## What you have to do
Transcribe each entry exactly, without pictures.

## Data entries

********

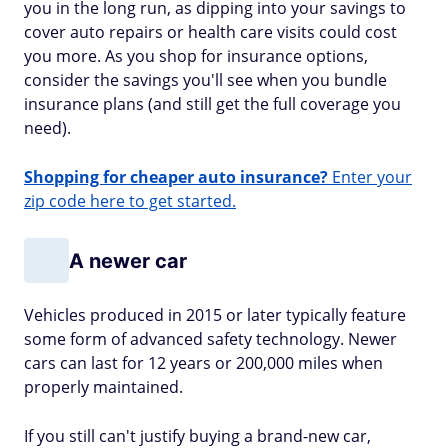
you in the long run, as dipping into your savings to
cover auto repairs or health care visits could cost
you more. As you shop for insurance options,
consider the savings you'll see when you bundle
insurance plans (and still get the full coverage you
need).
Shopping for cheaper auto insurance?
Enter your
zip code here to get started.
A newer car
Vehicles produced in 2015 or later typically feature
some form of advanced safety technology. Newer
cars can last for 12 years or 200,000 miles when
properly maintained.
If you still can't justify buying a brand-new car,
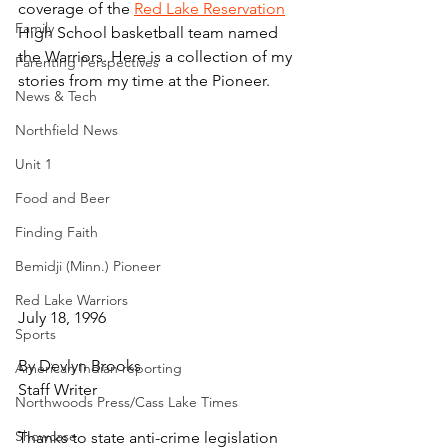
coverage of the 
Red Lake Reservation
Family
High School basketball team named 
the Warriors. Here is a collection of my 
Parenting Perspectives
stories from my time at the Pioneer.
News & Tech
Northfield News
Unit 1
Food and Beer
Finding Faith
Bemidji (Minn.) Pioneer
Red Lake Warriors
July 18, 1996
Sports
By Devlyn Brooks
American Indian reporting
Staff Writer
Northwoods Press/Cass Lake Times
Showcase
Thanks to state anti-crime legislation 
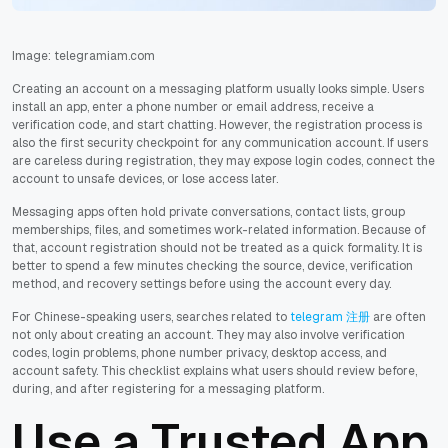
Image: telegramiam.com
Creating an account on a messaging platform usually looks simple. Users
install an app, enter a phone number or email address, receive a
verification code, and start chatting. However, the registration process is
also the first security checkpoint for any communication account. If users
are careless during registration, they may expose login codes, connect the
account to unsafe devices, or lose access later.
Messaging apps often hold private conversations, contact lists, group
memberships, files, and sometimes work-related information. Because of
that, account registration should not be treated as a quick formality. It is
better to spend a few minutes checking the source, device, verification
method, and recovery settings before using the account every day.
For Chinese-speaking users, searches related to
telegram 注册
are often
not only about creating an account. They may also involve verification
codes, login problems, phone number privacy, desktop access, and
account safety. This checklist explains what users should review before,
during, and after registering for a messaging platform.
Use a Trusted App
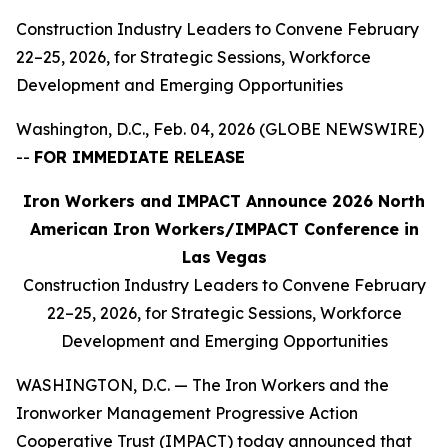
Construction Industry Leaders to Convene February
22–25, 2026, for Strategic Sessions, Workforce
Development and Emerging Opportunities
Washington, D.C., Feb. 04, 2026 (GLOBE NEWSWIRE)
--
FOR IMMEDIATE RELEASE
Iron Workers and IMPACT Announce 2026 North
American Iron Workers/IMPACT Conference in
Las Vegas
Construction Industry Leaders to Convene February
22–25, 2026, for Strategic Sessions, Workforce
Development and Emerging Opportunities
WASHINGTON, D.C. — The Iron Workers and the
Ironworker Management Progressive Action
Cooperative Trust (IMPACT) today announced that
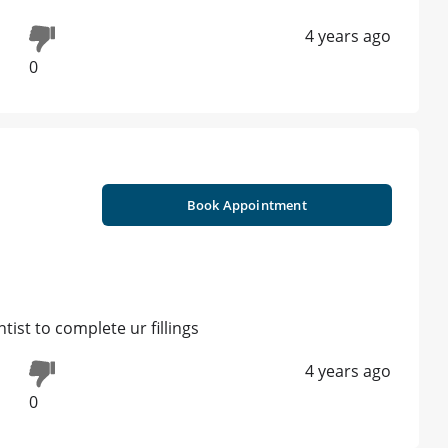
4 years ago
0
Book Appointment
tist to complete ur fillings
4 years ago
0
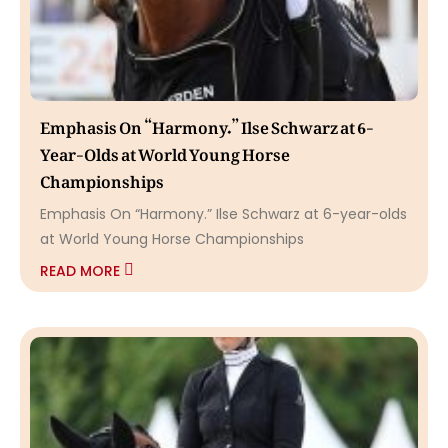
Emphasis On “Harmony.” Ilse Schwarz at 6-
Year-Olds at World Young Horse
Championships
Emphasis On “Harmony.” Ilse Schwarz at 6-year-olds
at World Young Horse Championships
READ MORE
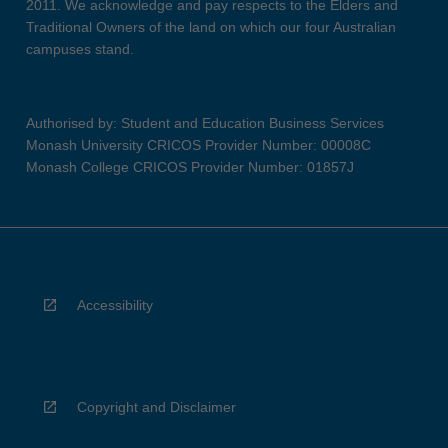
2011. We acknowledge and pay respects to the Elders and
Traditional Owners of the land on which our four Australian
campuses stand.
Authorised by: Student and Education Business Services
Monash University CRICOS Provider Number: 00008C
Monash College CRICOS Provider Number: 01857J
Accessibility
Copyright and Disclaimer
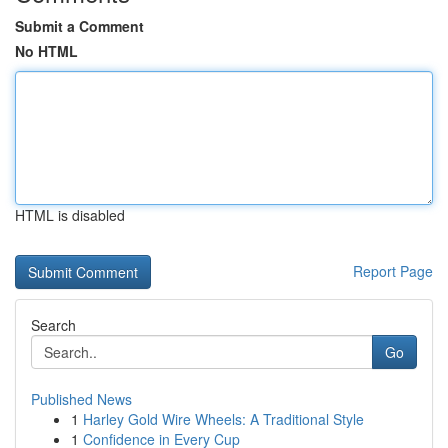
Submit a Comment
No HTML
HTML is disabled
Report Page
Search
Go
Published News
1
Harley Gold Wire Wheels: A Traditional Style
1
Confidence in Every Cup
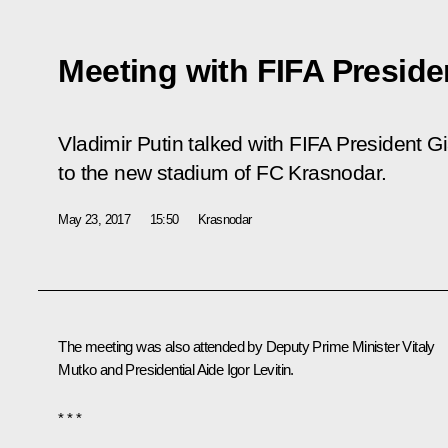
Meeting with FIFA Preside
Vladimir Putin talked with FIFA President Gia
to the new stadium of FC Krasnodar.
May 23, 2017
15:50
Krasnodar
The meeting was also attended by Deputy Prime Minister
Vitaly
Mutko
and Presidential Aide
Igor Levitin
.
* * *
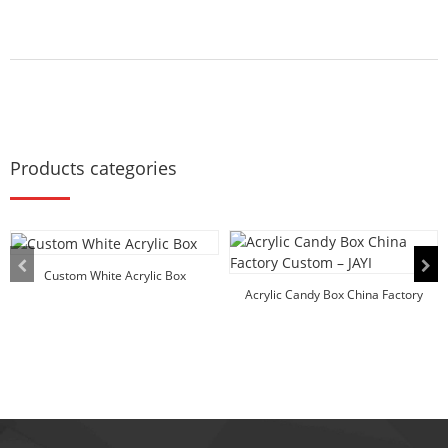
Products categories
Custom White Acrylic Box
Acrylic Candy Box China Factory
Custom – ...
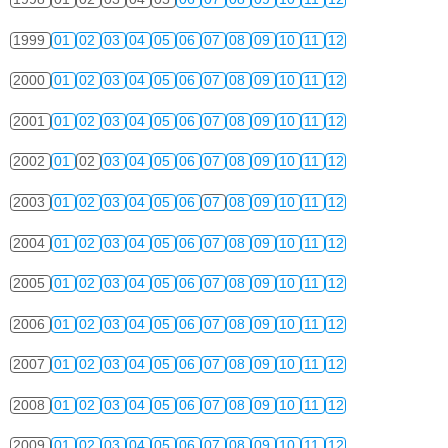
1999
01
02
03
04
05
06
07
08
09
10
11
12
2000
01
02
03
04
05
06
07
08
09
10
11
12
2001
01
02
03
04
05
06
07
08
09
10
11
12
2002
01
02
03
04
05
06
07
08
09
10
11
12
2003
01
02
03
04
05
06
07
08
09
10
11
12
2004
01
02
03
04
05
06
07
08
09
10
11
12
2005
01
02
03
04
05
06
07
08
09
10
11
12
2006
01
02
03
04
05
06
07
08
09
10
11
12
2007
01
02
03
04
05
06
07
08
09
10
11
12
2008
01
02
03
04
05
06
07
08
09
10
11
12
2009
01
02
03
04
05
06
07
08
09
10
11
12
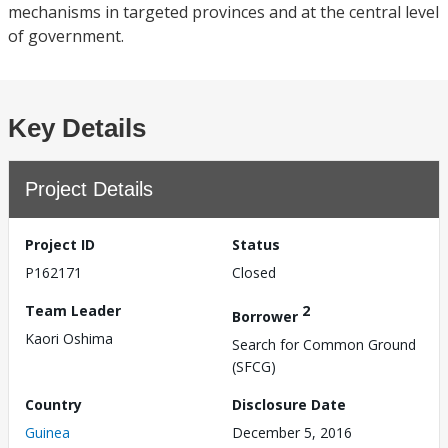
mechanisms in targeted provinces and at the central level
of government.
Key Details
Project Details
Project ID
Status
P162171
Closed
Team Leader
2
Borrower
Kaori Oshima
Search for Common Ground
(SFCG)
Country
Disclosure Date
Guinea
December 5, 2016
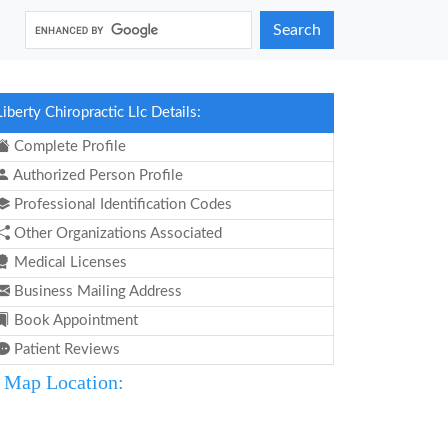
Search
Liberty Chiropractic Llc Details:
Complete Profile
Authorized Person Profile
Professional Identification Codes
Other Organizations Associated
Medical Licenses
Business Mailing Address
Book Appointment
Patient Reviews
Map Location:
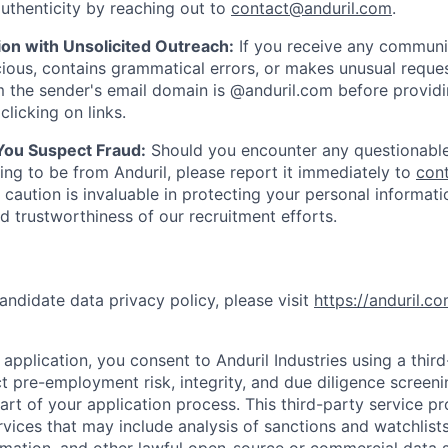
uthenticity by reaching out to
contact@anduril.com
.
ion with Unsolicited Outreach:
If you receive any communi
ious, contains grammatical errors, or makes unusual reque
 the sender's email domain is @anduril.com before provid
clicking on links.
 You Suspect Fraud:
Should you encounter any questionable
ing to be from Anduril, please report it immediately to
con
 caution is invaluable in protecting your personal informat
nd trustworthiness of our recruitment efforts.
andidate data privacy policy, please visit
https://anduril.c
application, you consent to Anduril Industries using a thir
t pre-employment risk, integrity, and due diligence screen
part of your application process. This third-party service p
ervices that may include analysis of sanctions and watchlist
rmation, and other lawful open-source or commercial data s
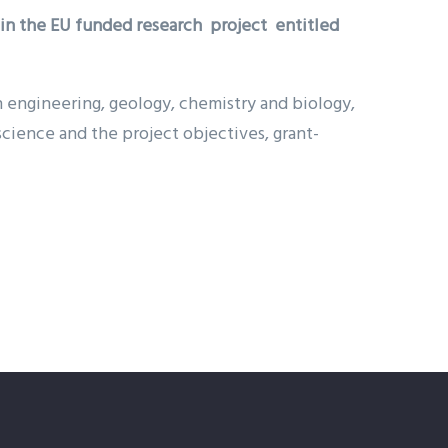
hin the EU funded research project entitled
in engineering, geology, chemistry and biology,
cience and the project objectives, grant-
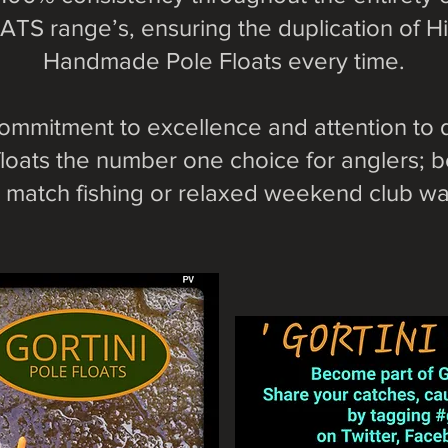
TS range’s, ensuring the duplication of Hi
Handmade Pole Floats every time.
ommitment to excellence and attention to 
loats the number one choice for anglers; be
match fishing or relaxed weekend club wat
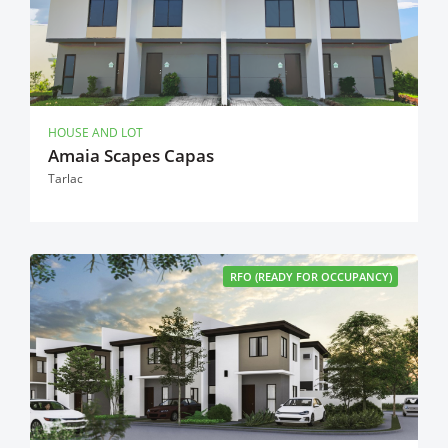
HOUSE AND LOT
Amaia Scapes Capas
Tarlac
RFO (READY FOR OCCUPANCY)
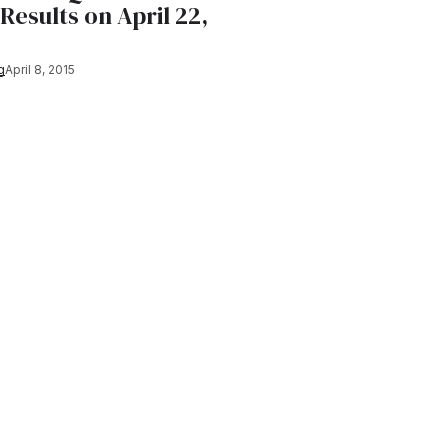
 Results on April 22,
g
April 8, 2015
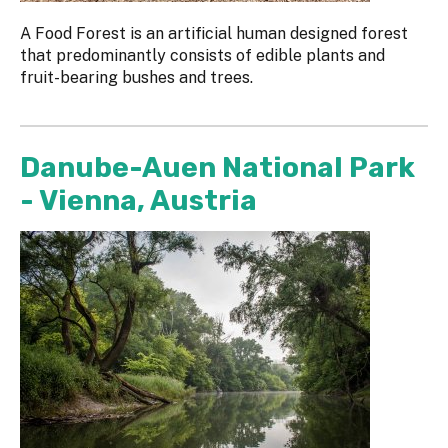
A Food Forest is an artificial human designed forest
that predominantly consists of edible plants and
fruit-bearing bushes and trees.
Danube-Auen National Park
- Vienna, Austria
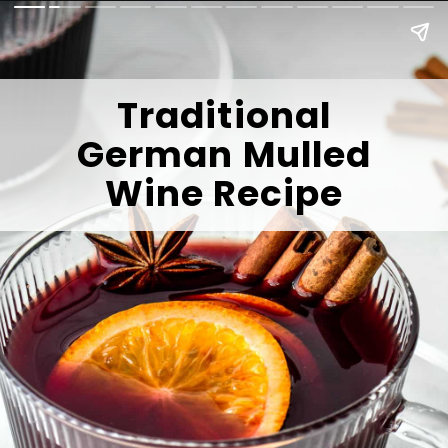
Traditional
German Mulled
Wine Recipe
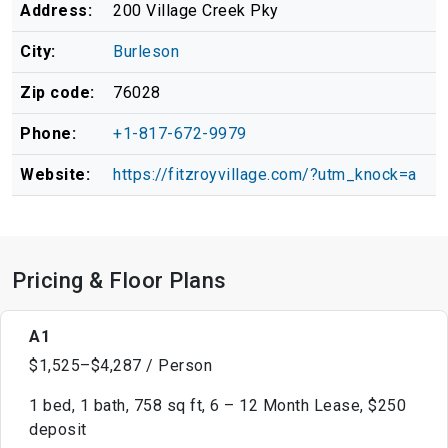
Address:
200 Village Creek Pky
City:
Burleson
Zip code:
76028
Phone:
+1-817-672-9979
Website:
https://fitzroyvillage.com/?utm_knock=a
Pricing & Floor Plans
A1
$1,525–$4,287 / Person
1 bed, 1 bath, 758 sq ft, 6 – 12 Month Lease, $250
deposit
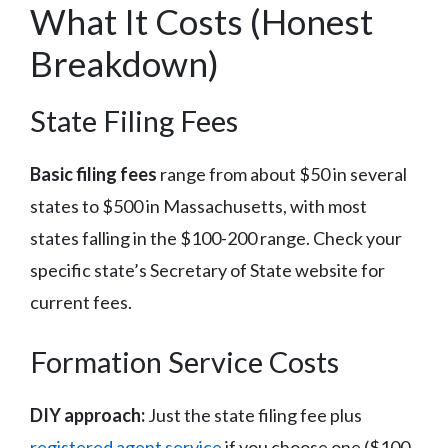
What It Costs (Honest
Breakdown)
State Filing Fees
Basic filing fees
range from about $50 in several
states to $500 in Massachusetts, with most
states falling in the $100-200 range. Check your
specific state’s Secretary of State website for
current fees.
Formation Service Costs
DIY approach:
Just the state filing fee plus
registered agent service
if you choose one ($100-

********

## Written response
you in the long run, as dipping into your savings to
cover auto repairs or health care visits could cost
you more. As you shop for insurance options,
consider the savings you'll see when you bundle
insurance plans (and still get the full coverage you
need).
Shopping for cheaper auto insurance?
Enter your
zip code here to get started.
A newer car
Vehicles produced in 2015 or later typically feature
some form of advanced safety technology. Newer
cars can last for 12 years or 200,000 miles when
properly maintained.
If you still can't justify buying a brand-new car,
coverage of the 
Red Lake Reservation
Family
High School basketball team named 
the Warriors. Here is a collection of my 
Parenting Perspectives
stories from my time at the Pioneer.
News & Tech
Northfield News
Unit 1
Food and Beer
Finding Faith
Bemidji (Minn.) Pioneer
Red Lake Warriors
July 18, 1996
Sports
By Devlyn Brooks
American Indian reporting
Staff Writer
Northwoods Press/Cass Lake Times
Showcase
Thanks to state anti-crime legislation 
Image: telegramiam.com
Creating an account on a messaging platform usually looks simple. Users
install an app, enter a phone number or email address, receive a
verification code, and start chatting. However, the registration process is
also the first security checkpoint for any communication account. If users
are careless during registration, they may expose login codes, connect the
account to unsafe devices, or lose access later.
Messaging apps often hold private conversations, contact lists, group
memberships, files, and sometimes work-related information. Because of
that, account registration should not be treated as a quick formality. It is
better to spend a few minutes checking the source, device, verification
method, and recovery settings before using the account every day.
For Chinese-speaking users, searches related to
telegram 注册
are often
not only about creating an account. They may also involve verification
codes, login problems, phone number privacy, desktop access, and
account safety. This checklist explains what users should review before,
during, and after registering for a messaging platform.
Use a Trusted App
Construction Industry Leaders to Convene February
22–25, 2026, for Strategic Sessions, Workforce
Development and Emerging Opportunities
Washington, D.C., Feb. 04, 2026 (GLOBE NEWSWIRE)
--
FOR IMMEDIATE RELEASE
Iron Workers and IMPACT Announce 2026 North
American Iron Workers/IMPACT Conference in
Las Vegas
Construction Industry Leaders to Convene February
22–25, 2026, for Strategic Sessions, Workforce
Development and Emerging Opportunities
WASHINGTON, D.C. — The Iron Workers and the
Ironworker Management Progressive Action
Cooperative Trust (IMPACT) today announced that
4 years ago
0
Book Appointment
tist to complete ur fillings
4 years ago
0
Emphasis On “Harmony.” Ilse Schwarz at 6-
Year-Olds at World Young Horse
Championships
Emphasis On “Harmony.” Ilse Schwarz at 6-year-olds
at World Young Horse Championships
READ MORE
2011. We acknowledge and pay respects to the Elders and
Traditional Owners of the land on which our four Australian
campuses stand.
Authorised by: Student and Education Business Services
Monash University CRICOS Provider Number: 00008C
Monash College CRICOS Provider Number: 01857J
Accessibility
Copyright and Disclaimer
Submit a Comment
No HTML
HTML is disabled
Report Page
Search
Go
Published News
1
Harley Gold Wire Wheels: A Traditional Style
1
Confidence in Every Cup
Meeting with FIFA Preside
Vladimir Putin talked with FIFA President Gia
to the new stadium of FC Krasnodar.
May 23, 2017
15:50
Krasnodar
The meeting was also attended by Deputy Prime Minister
Vitaly
Mutko
and Presidential Aide
Igor Levitin
.
* * *
Products categories
Custom White Acrylic Box
Acrylic Candy Box China Factory
Custom – ...
1999
01
02
03
04
05
06
07
08
09
10
11
12
2000
01
02
03
04
05
06
07
08
09
10
11
12
2001
01
02
03
04
05
06
07
08
09
10
11
12
2002
01
02
03
04
05
06
07
08
09
10
11
12
2003
01
02
03
04
05
06
07
08
09
10
11
12
2004
01
02
03
04
05
06
07
08
09
10
11
12
2005
01
02
03
04
05
06
07
08
09
10
11
12
2006
01
02
03
04
05
06
07
08
09
10
11
12
2007
01
02
03
04
05
06
07
08
09
10
11
12
2008
01
02
03
04
05
06
07
08
09
10
11
12
2009
01
02
03
04
05
06
07
08
09
10
11
12
mechanisms in targeted provinces and at the central level
of government.
Key Details
Project Details
Project ID
Status
P162171
Closed
Team Leader
2
Borrower
Kaori Oshima
Search for Common Ground
(SFCG)
Country
Disclosure Date
Guinea
December 5, 2016
Search
Liberty Chiropractic Llc Details:
Complete Profile
Authorized Person Profile
Professional Identification Codes
Other Organizations Associated
Medical Licenses
Business Mailing Address
Book Appointment
Patient Reviews
Map Location:
uthenticity by reaching out to
contact@anduril.com
.
ion with Unsolicited Outreach:
If you receive any communi
ious, contains grammatical errors, or makes unusual reque
 the sender's email domain is @anduril.com before provid
clicking on links.
 You Suspect Fraud:
Should you encounter any questionable
ing to be from Anduril, please report it immediately to
con
 caution is invaluable in protecting your personal informat
nd trustworthiness of our recruitment efforts.
andidate data privacy policy, please visit
https://anduril.c
application, you consent to Anduril Industries using a thir
t pre-employment risk, integrity, and due diligence screen
part of your application process. This third-party service p
ervices that may include analysis of sanctions and watchlist
rmation, and other lawful open-source or commercial data s
hin the EU funded research project entitled
in engineering, geology, chemistry and biology,
cience and the project objectives, grant-
TS range’s, ensuring the duplication of Hi
Handmade Pole Floats every time.
ommitment to excellence and attention to 
loats the number one choice for anglers; be
match fishing or relaxed weekend club wat
HOUSE AND LOT
Amaia Scapes Capas
Tarlac
RFO (READY FOR OCCUPANCY)
 Results on April 22,
g
April 8, 2015
A Food Forest is an artificial human designed forest
that predominantly consists of edible plants and
fruit-bearing bushes and trees.
Danube-Auen National Park
- Vienna, Austria
Traditional
German Mulled
Wine Recipe
Address:
200 Village Creek Pky
City:
Burleson
Zip code:
76028
Phone:
+1-817-672-9979
Website:
https://fitzroyvillage.com/?utm_knock=a
Pricing & Floor Plans
A1
$1,525–$4,287 / Person
1 bed, 1 bath, 758 sq ft, 6 – 12 Month Lease, $250
deposit
What It Costs (Honest
Breakdown)
State Filing Fees
Basic filing fees
range from about $50 in several
states to $500 in Massachusetts, with most
states falling in the $100-200 range. Check your
specific state’s Secretary of State website for
current fees.
Formation Service Costs
DIY approach:
Just the state filing fee plus
registered agent service
if you choose one ($100-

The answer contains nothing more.